The ACLU of Missouri has sued the Kansas City Public Schools over a handcuffing incident involving an African-American 7-year-old boy.

According to the Kansas City Star, the second-grader was handcuffed by a school police officer in 2014 after he started crying uncontrollably in class at George Melcher Elementary School. The newspaper says the boy was being bullied at the time, sometimes about his hearing impairment. School resource officer Brandon Craddick heard the incident from the hallway and decided to take the child to the principal’s office, the newspaper says.

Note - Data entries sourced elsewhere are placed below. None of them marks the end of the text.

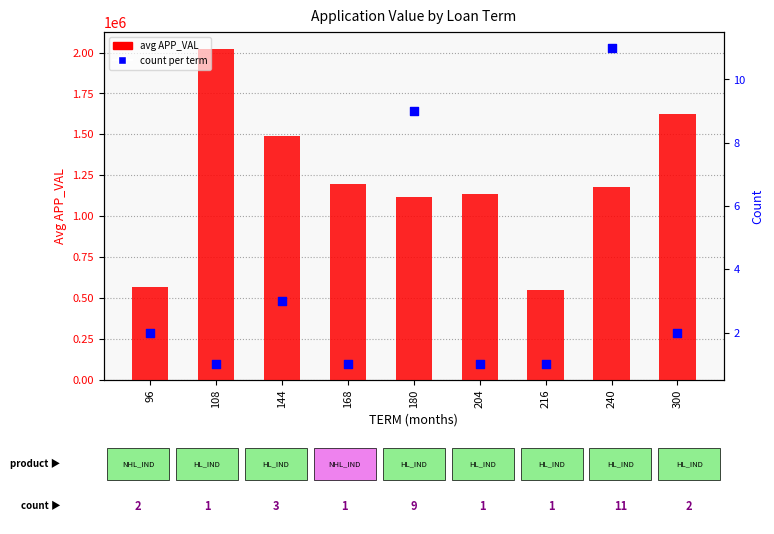

Which series has the largest Y range (max minus min)?

avg APP_VAL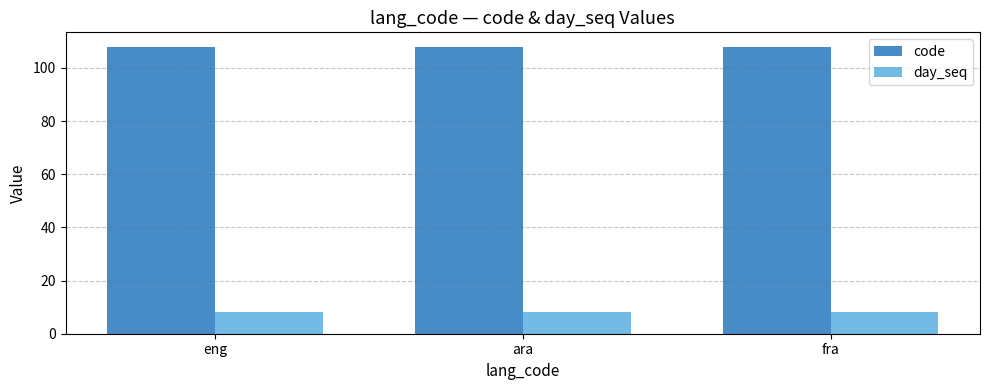

List the series in order of their overall mean, highest first.

code, day_seq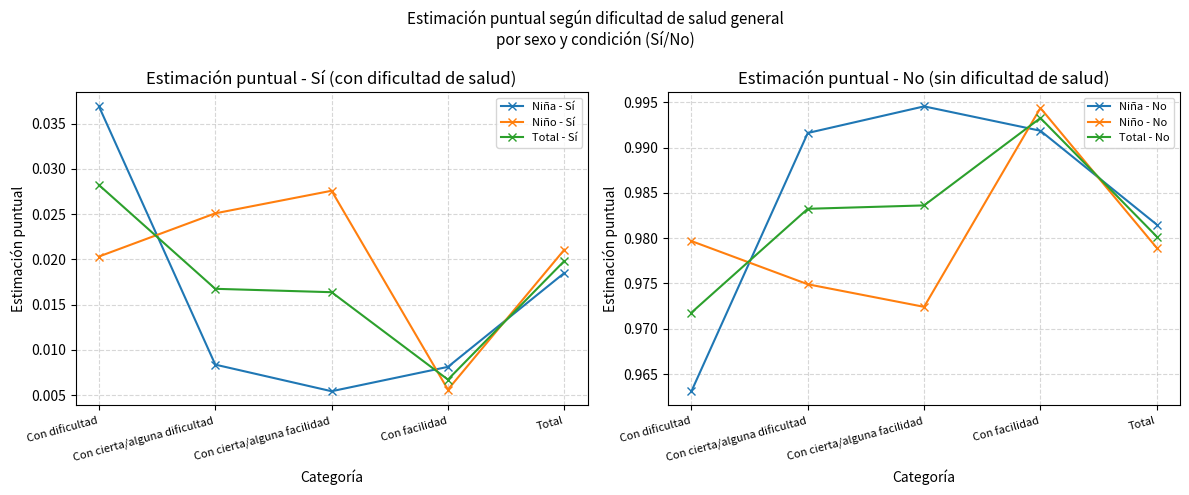

What position from the left is Con dificultad?

1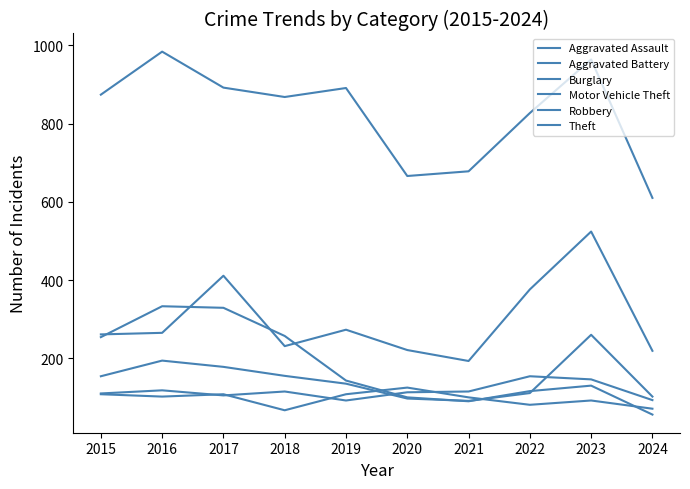

What is the average value of the Burglary series?

181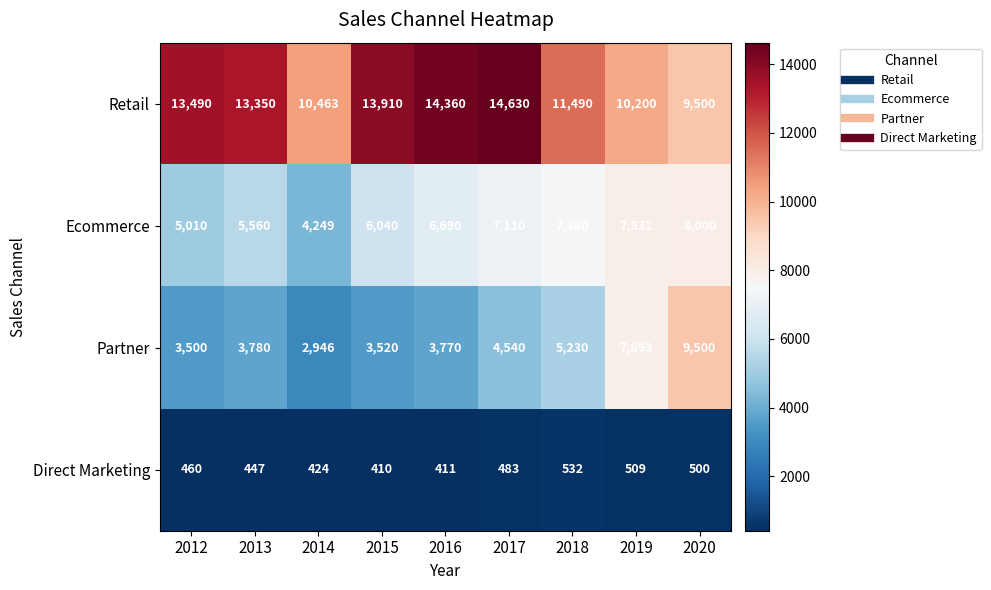

What is the highest value of the Retail series?

14630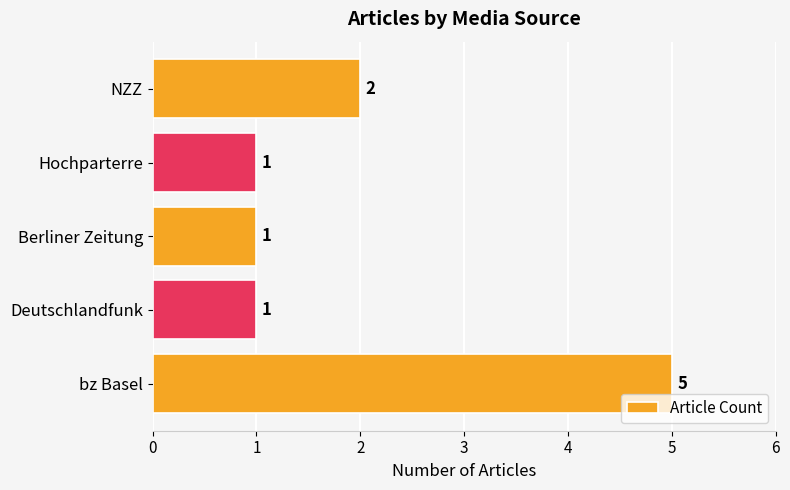

What is the difference between the maximum and second lowest values?

4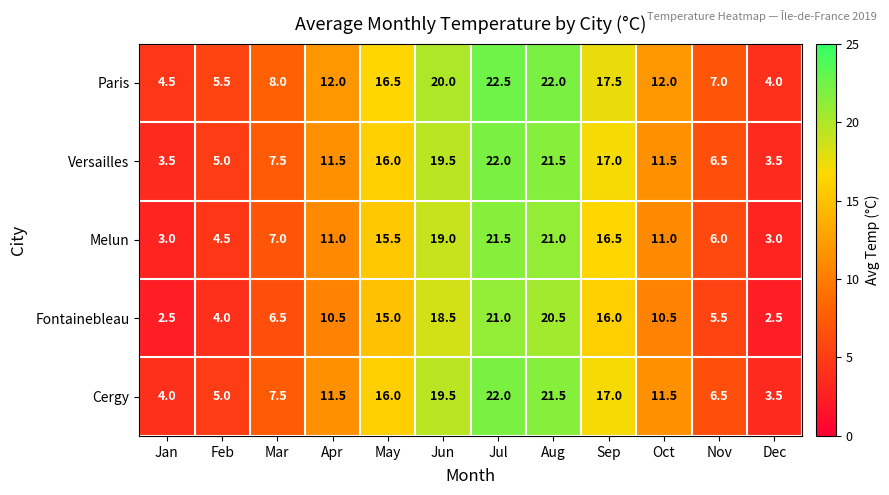

At which label does Cergy first exceed 11?

Apr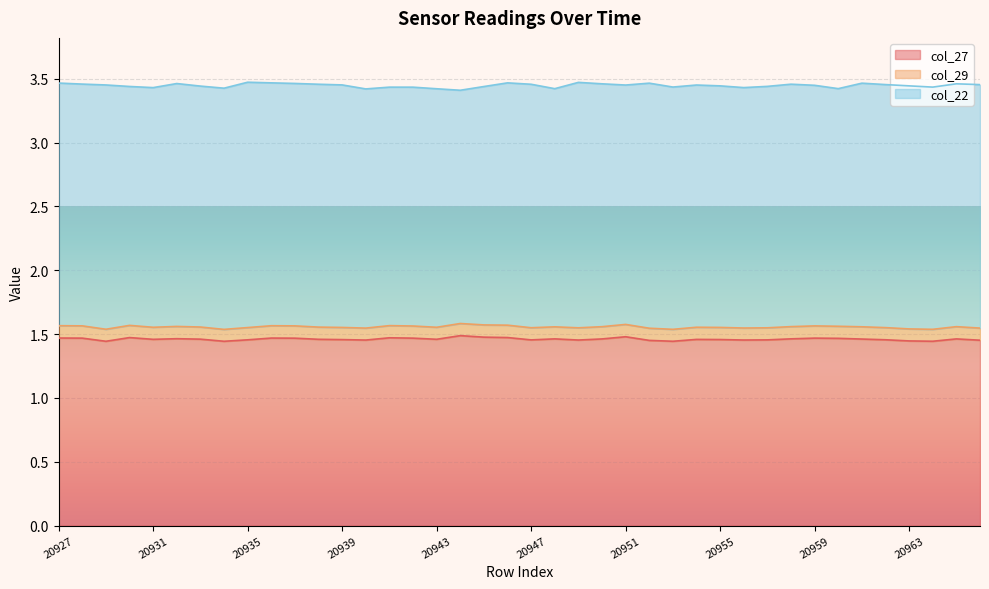

Does the chart display data point markers on the line(s)?

No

The ACLU’s complaint (PDF) says the boy stopped crying when Craddock arrived, and obeyed Craddock’s second request to leave the classroom. Craddock then tried to take the child with him on another errand, but the boy began crying again and tried to walk away, at which point Craddock grabbed his wrist and began forcibly pushing him down the hallway. The ACLU says Craddock’s report on the incident says he gave the child warnings; the complaint says these were actually statements like “stop that crying” and “what are you hollering about?”

When the 7-year-old grabbed a handrail or flailed his arm as he was being forced down the hallway, Craddock pulled his arms behind his back, handcuffed him and led him to the principal’s office. Principal Anne Wallace, a named defendant like Craddock, finished some paperwork before handling the situation. The boy’s father, who had been called because of the bullying incident, arrived about 15 minutes later to discover his son in handcuffs.

It was then that Craddock removed the handcuffs and released the child to his father. He explained to the father that handcuffs are a last resort when students refuse to cooperate. The ACLU’s complaint notes that the 7-year-old had not been in a physical fight; had not threatened anyone; and, at the time, weighed less than 50 pounds and stood less than 4 feet tall. Nonetheless, a spokesperson for Kansas City Public Schools said publicly that Craddock had followed protocol.

The incident upset the child so much that he no longer felt safe at school, the complaint says. His mother, Tomesha Primm, home-schooled him for the next two years; he is now a fifth-grader at a different school.

In a video accompanying the Kansas City Star’s story, Tomesha Primm says she was in disbelief when she heard about the incident. She was a volunteer at the school, she said, and should have been easy to contact if officials felt they couldn’t handle her son.

ACLU attorney Tony Rothert told the newspaper that it’s illegal for governments to use restraints when there’s no evidence that a crime has been committed. The lawsuit says defendants violated the child’s Fourth and 14th Amendment protections against unreasonable seizures and excessive force.

“No reasonable person would have believed the use of handcuffs on a 7-year-old weighing less than 50 pounds who posed no danger to anyone and who committed no crime was a lawful seizure or an appropriate amount of force,” the complaint says.

A spokesperson for the school district declined to comment to the newspaper.

The ACLU notes that Missouri has the nation’s highest disparity in how black and white elementary school kids are punished, according to the UCLA Center for Civil Rights Remedies (PDF). A preliminary report (PDF) by the ABA’s School-to-Prison Pipeline Task Force, published in February, says African-American kids were 16 percent of the school population in 2011-2012, but 31 percent of kids arrested at school and 27 percent of those referred to law enforcement.